• [EXERCISE OBJECTIVE] In this exercise, return only the lines that run from the line with "17: (581, 269, 0.98)" to the end of the entries below, both included. Pictures are not copied.

==========

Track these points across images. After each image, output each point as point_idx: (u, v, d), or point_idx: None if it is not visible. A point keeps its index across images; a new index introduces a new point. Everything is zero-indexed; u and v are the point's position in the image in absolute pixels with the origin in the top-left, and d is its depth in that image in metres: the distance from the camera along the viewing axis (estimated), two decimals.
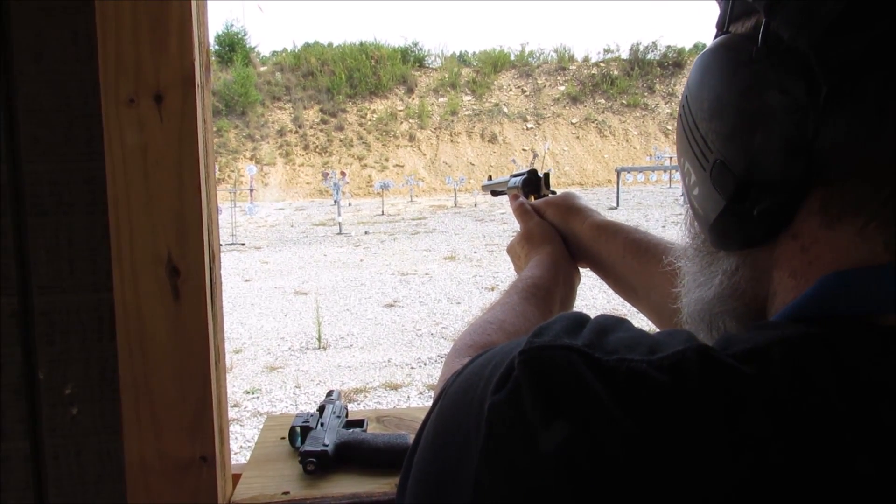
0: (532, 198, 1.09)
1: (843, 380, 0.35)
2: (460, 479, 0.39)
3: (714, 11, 0.51)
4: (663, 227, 13.36)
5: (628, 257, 0.89)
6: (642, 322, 0.91)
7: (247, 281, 9.60)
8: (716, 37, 0.48)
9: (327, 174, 19.57)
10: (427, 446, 0.45)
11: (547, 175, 1.11)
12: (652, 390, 0.36)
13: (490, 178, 1.32)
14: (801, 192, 0.42)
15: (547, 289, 0.86)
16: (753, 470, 0.33)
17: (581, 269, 0.98)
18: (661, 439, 0.34)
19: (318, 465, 0.97)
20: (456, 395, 0.44)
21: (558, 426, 0.36)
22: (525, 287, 0.85)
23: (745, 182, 0.43)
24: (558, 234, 0.98)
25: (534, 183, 1.10)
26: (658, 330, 0.87)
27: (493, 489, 0.37)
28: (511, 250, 1.03)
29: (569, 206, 0.99)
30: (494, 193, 1.26)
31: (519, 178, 1.13)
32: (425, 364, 5.78)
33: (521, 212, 1.03)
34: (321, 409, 1.11)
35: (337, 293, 8.65)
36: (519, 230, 1.02)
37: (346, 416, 1.12)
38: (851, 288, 0.39)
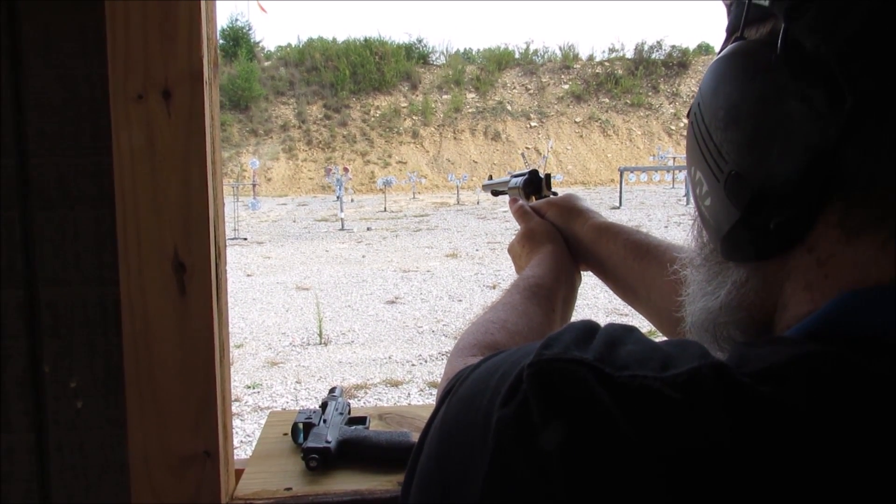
0: (533, 198, 1.08)
1: (863, 400, 0.34)
2: (465, 491, 0.38)
3: (720, 11, 0.50)
4: (665, 227, 13.35)
5: (629, 259, 0.88)
6: (643, 324, 0.91)
7: (248, 276, 9.61)
8: (728, 43, 0.47)
9: (330, 170, 19.58)
10: (431, 453, 0.44)
11: (548, 175, 1.10)
12: (664, 409, 0.35)
13: (490, 177, 1.29)
14: (819, 205, 0.40)
15: (549, 288, 0.85)
16: (766, 491, 0.32)
17: (582, 271, 0.97)
18: (671, 459, 0.33)
19: (321, 462, 0.97)
20: (461, 403, 0.43)
21: (566, 442, 0.35)
22: (527, 286, 0.84)
23: (761, 194, 0.42)
24: (559, 234, 0.97)
25: (535, 183, 1.09)
26: (658, 332, 0.87)
27: None
28: (512, 250, 1.02)
29: (570, 207, 0.98)
30: (495, 193, 1.24)
31: (520, 179, 1.11)
32: (426, 361, 5.78)
33: (521, 213, 1.02)
34: (324, 405, 1.12)
35: (338, 289, 8.65)
36: (520, 230, 1.01)
37: (349, 412, 1.13)
38: (868, 308, 0.38)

==========

• [SOLUTION TO THE EXERCISE]
17: (581, 269, 0.98)
18: (661, 439, 0.34)
19: (318, 465, 0.97)
20: (456, 395, 0.44)
21: (558, 426, 0.36)
22: (525, 287, 0.85)
23: (745, 182, 0.43)
24: (558, 234, 0.98)
25: (534, 183, 1.10)
26: (658, 330, 0.87)
27: (493, 489, 0.37)
28: (511, 250, 1.03)
29: (569, 206, 0.99)
30: (494, 193, 1.26)
31: (519, 178, 1.13)
32: (425, 364, 5.78)
33: (521, 212, 1.03)
34: (321, 409, 1.11)
35: (337, 293, 8.65)
36: (519, 230, 1.02)
37: (346, 416, 1.12)
38: (851, 288, 0.39)
0: (533, 198, 1.08)
1: (863, 400, 0.34)
2: (465, 491, 0.38)
3: (720, 11, 0.50)
4: (665, 227, 13.35)
5: (629, 259, 0.88)
6: (643, 324, 0.91)
7: (248, 276, 9.61)
8: (728, 43, 0.47)
9: (330, 170, 19.58)
10: (431, 453, 0.44)
11: (548, 175, 1.10)
12: (664, 409, 0.35)
13: (490, 177, 1.29)
14: (819, 205, 0.40)
15: (549, 288, 0.85)
16: (766, 491, 0.32)
17: (582, 271, 0.97)
18: (671, 459, 0.33)
19: (321, 462, 0.97)
20: (461, 403, 0.43)
21: (566, 442, 0.35)
22: (527, 286, 0.84)
23: (761, 194, 0.42)
24: (559, 234, 0.97)
25: (535, 183, 1.09)
26: (658, 332, 0.87)
27: None
28: (512, 250, 1.02)
29: (570, 207, 0.98)
30: (495, 193, 1.24)
31: (520, 179, 1.11)
32: (426, 361, 5.78)
33: (521, 213, 1.02)
34: (324, 405, 1.12)
35: (338, 289, 8.65)
36: (520, 230, 1.01)
37: (349, 412, 1.13)
38: (868, 308, 0.38)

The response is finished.